Return every line of the material below word for word, leaving out the pictures.

━━━━━ TASK INPUTS

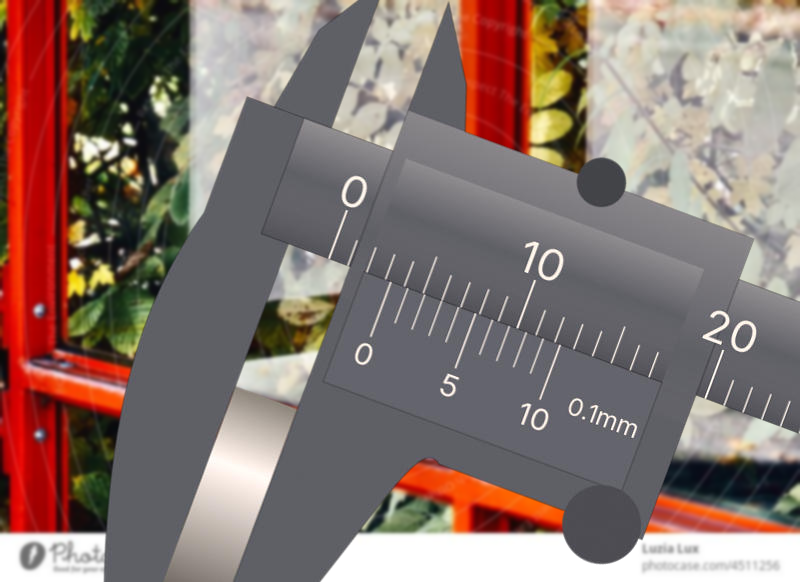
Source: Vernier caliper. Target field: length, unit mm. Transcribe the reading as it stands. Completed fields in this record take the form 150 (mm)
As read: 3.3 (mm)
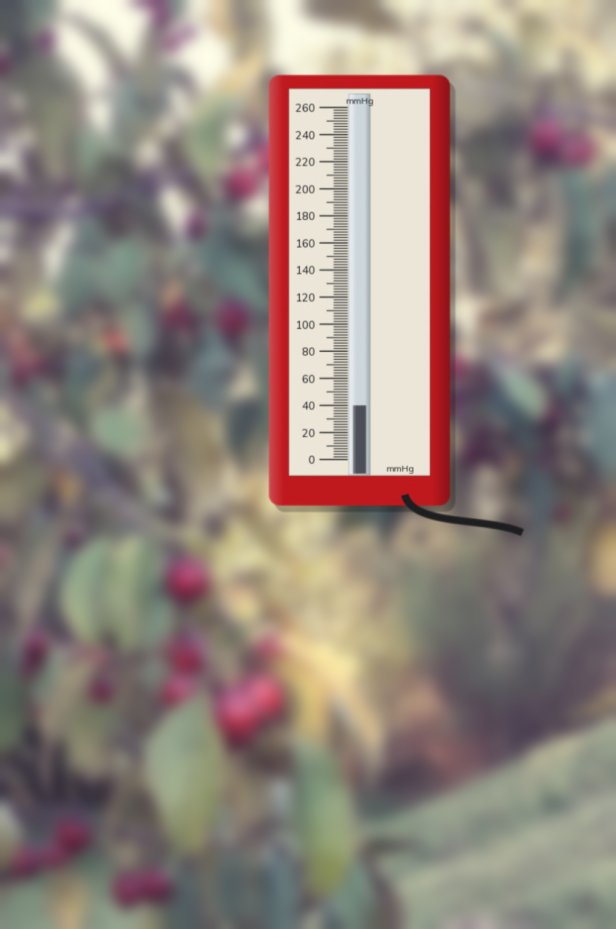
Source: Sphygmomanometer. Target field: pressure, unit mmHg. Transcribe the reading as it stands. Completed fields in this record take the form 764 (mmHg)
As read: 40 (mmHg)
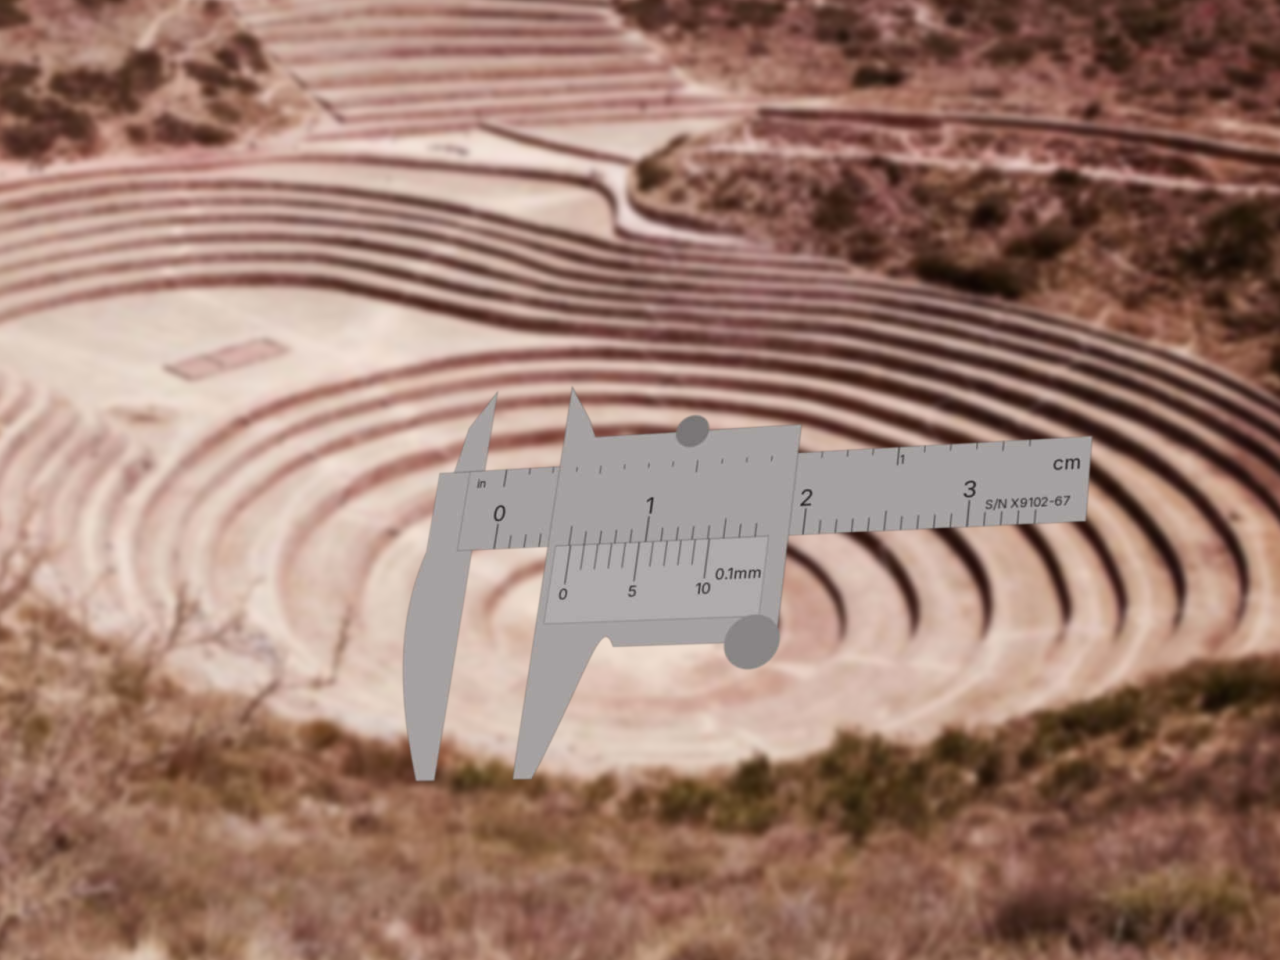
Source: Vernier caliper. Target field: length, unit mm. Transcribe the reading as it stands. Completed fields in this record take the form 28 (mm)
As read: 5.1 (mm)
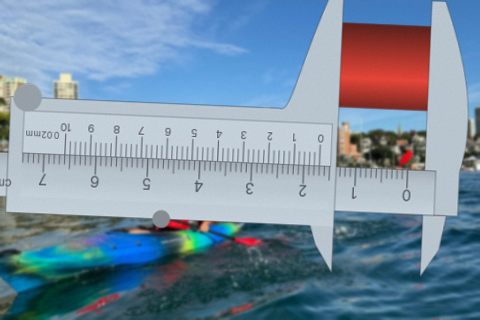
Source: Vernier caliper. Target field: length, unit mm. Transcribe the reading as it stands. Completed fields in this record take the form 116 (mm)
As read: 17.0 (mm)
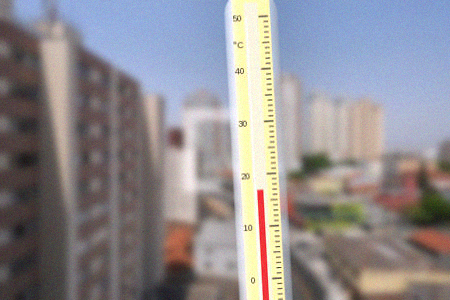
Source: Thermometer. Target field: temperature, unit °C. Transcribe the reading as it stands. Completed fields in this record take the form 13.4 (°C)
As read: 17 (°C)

━━━━━━━━━━

## ANSWER TO THIS PROBLEM
Source: Vernier caliper. Target field: length, unit mm. Transcribe the reading as it stands. Completed fields in this record take the form 150 (mm)
As read: 3.3 (mm)
Source: Sphygmomanometer. Target field: pressure, unit mmHg. Transcribe the reading as it stands. Completed fields in this record take the form 764 (mmHg)
As read: 40 (mmHg)
Source: Vernier caliper. Target field: length, unit mm. Transcribe the reading as it stands. Completed fields in this record take the form 28 (mm)
As read: 5.1 (mm)
Source: Vernier caliper. Target field: length, unit mm. Transcribe the reading as it stands. Completed fields in this record take the form 116 (mm)
As read: 17.0 (mm)
Source: Thermometer. Target field: temperature, unit °C. Transcribe the reading as it stands. Completed fields in this record take the form 13.4 (°C)
As read: 17 (°C)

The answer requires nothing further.